These children are not immigrants, legal or otherwise. They are refugees. And when we see this exodus of child refugees, our country has a choice -- do we try to save lives, or do we callously reject their pleas for help, and send them back to the hell they are attempting to flee? America has done this before to tragic consequences. In 1939, families trying to spare their children from the oncoming Nazi onslaught sent their kids via boat to the Americas in the hopes of saving their lives. America rejected them. Supposed defenders of freedom stuck to thinly veiled xenophobic and anti-Semitic arguments to overpower a weak and cowardly political class, who rather than lead our nation, chose to be bystanders of this tragedy and sent this boatload of children back to Europe, where hundreds died at the hands of the Third Reich.

America did this. America, the country that is the light of the world and the protector of freedom globally. Now America has an international crisis equal to that, not from some far off country across the ocean, but right at its doorstep. We have a choice -- do we show the world that we indeed stand for "life, liberty and the pursuit of happiness," or do those words ring hollow for children from places America has no vested interest in? Shall we knowingly send hundreds of children to their deaths, kids who pose no threat to us or our nation, who are simply asking for a chance at life? Or shall we repeat the horrendous decision we made in 1939, and add another stain on the American conscious?

When I see what happened at Murrieta, and how conservative media target these innocent children with their vitriol, hate, and their thinly veiled xenophobia and racism, I wonder if they truly understand what it is to be an American, what it means to know and understand the freedoms we take for granted. I also wonder if they are capable of empathy, the quality that makes a grand society. When I see our political class of both parties be weak and cowardly, and chose to be bystanders while a crisis looms, I can see no other parallel than to those tragic days of 1939.

I turn back to my daughters, proud to be in their stars and stripes and delighted to be celebrating the 4th of July weekend -- safe and secure. Little do they understand that they are simply lucky to have been born on the right side of a manmade border. I thank God I may never have to make a decision similar to the one the parents of these child refugees have had to make, simply to save their innocent lives.

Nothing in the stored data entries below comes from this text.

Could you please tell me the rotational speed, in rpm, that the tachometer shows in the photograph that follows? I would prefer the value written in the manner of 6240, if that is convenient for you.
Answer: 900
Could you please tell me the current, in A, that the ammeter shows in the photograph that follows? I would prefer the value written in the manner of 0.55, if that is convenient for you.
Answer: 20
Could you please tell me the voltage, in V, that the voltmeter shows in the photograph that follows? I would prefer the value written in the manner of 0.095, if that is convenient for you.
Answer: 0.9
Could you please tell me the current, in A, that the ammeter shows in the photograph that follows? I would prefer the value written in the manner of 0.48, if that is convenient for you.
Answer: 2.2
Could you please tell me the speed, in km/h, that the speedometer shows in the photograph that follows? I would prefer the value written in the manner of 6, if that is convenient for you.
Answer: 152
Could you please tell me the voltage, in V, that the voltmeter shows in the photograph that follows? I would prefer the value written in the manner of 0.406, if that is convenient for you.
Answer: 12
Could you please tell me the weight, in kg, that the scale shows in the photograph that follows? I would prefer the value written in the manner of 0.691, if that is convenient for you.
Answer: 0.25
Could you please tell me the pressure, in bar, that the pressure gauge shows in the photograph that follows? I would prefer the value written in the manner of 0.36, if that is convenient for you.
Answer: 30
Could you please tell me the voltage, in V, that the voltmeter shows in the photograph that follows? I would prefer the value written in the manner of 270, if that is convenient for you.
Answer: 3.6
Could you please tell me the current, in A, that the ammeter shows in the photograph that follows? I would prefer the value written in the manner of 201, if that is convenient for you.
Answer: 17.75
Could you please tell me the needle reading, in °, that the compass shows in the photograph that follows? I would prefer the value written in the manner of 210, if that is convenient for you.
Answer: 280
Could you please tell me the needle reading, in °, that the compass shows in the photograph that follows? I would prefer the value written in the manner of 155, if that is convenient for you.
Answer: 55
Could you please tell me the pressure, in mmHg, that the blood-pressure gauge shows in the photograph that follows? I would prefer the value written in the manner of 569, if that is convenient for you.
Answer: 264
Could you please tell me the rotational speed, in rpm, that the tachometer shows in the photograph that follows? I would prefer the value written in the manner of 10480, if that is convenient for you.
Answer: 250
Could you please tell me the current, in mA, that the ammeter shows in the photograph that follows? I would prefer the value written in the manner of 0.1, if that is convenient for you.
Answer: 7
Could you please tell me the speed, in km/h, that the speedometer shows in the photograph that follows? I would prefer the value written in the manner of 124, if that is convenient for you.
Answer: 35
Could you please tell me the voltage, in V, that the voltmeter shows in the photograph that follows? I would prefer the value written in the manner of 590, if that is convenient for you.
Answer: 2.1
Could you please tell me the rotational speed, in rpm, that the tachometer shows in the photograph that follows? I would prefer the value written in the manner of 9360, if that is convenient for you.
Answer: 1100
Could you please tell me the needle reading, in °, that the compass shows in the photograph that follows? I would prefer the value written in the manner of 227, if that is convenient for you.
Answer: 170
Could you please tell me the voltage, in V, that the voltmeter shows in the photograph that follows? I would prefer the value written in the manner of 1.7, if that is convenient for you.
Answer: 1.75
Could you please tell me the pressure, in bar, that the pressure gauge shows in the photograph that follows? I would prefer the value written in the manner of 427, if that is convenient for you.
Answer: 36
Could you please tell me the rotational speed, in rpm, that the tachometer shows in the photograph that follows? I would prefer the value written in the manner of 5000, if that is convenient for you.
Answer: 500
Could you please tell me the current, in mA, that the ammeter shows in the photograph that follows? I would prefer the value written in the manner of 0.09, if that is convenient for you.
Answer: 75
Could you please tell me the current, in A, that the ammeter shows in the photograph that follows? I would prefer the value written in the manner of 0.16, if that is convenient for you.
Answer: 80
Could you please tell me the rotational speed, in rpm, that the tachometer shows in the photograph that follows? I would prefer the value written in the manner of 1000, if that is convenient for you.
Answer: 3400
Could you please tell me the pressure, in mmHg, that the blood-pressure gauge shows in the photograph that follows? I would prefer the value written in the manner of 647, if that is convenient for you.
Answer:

And while I wonder where the conscience of this great country has gone, I am reminded of the words written below our Statue of Liberty, a symbol we hold dear during this day celebration:

Keep, ancient lands, your storied pomp!" cries she
With silent lips. "Give me your tired, your poor,
Your huddled masses yearning to breathe free,
The wretched refuse of your teeming shore.
Send these, the homeless, tempest-tost to me,
I lift my lamp beside the golden door!

The world is watching to see if America still remembers these words, and to see if we as a nation, still have a conscience.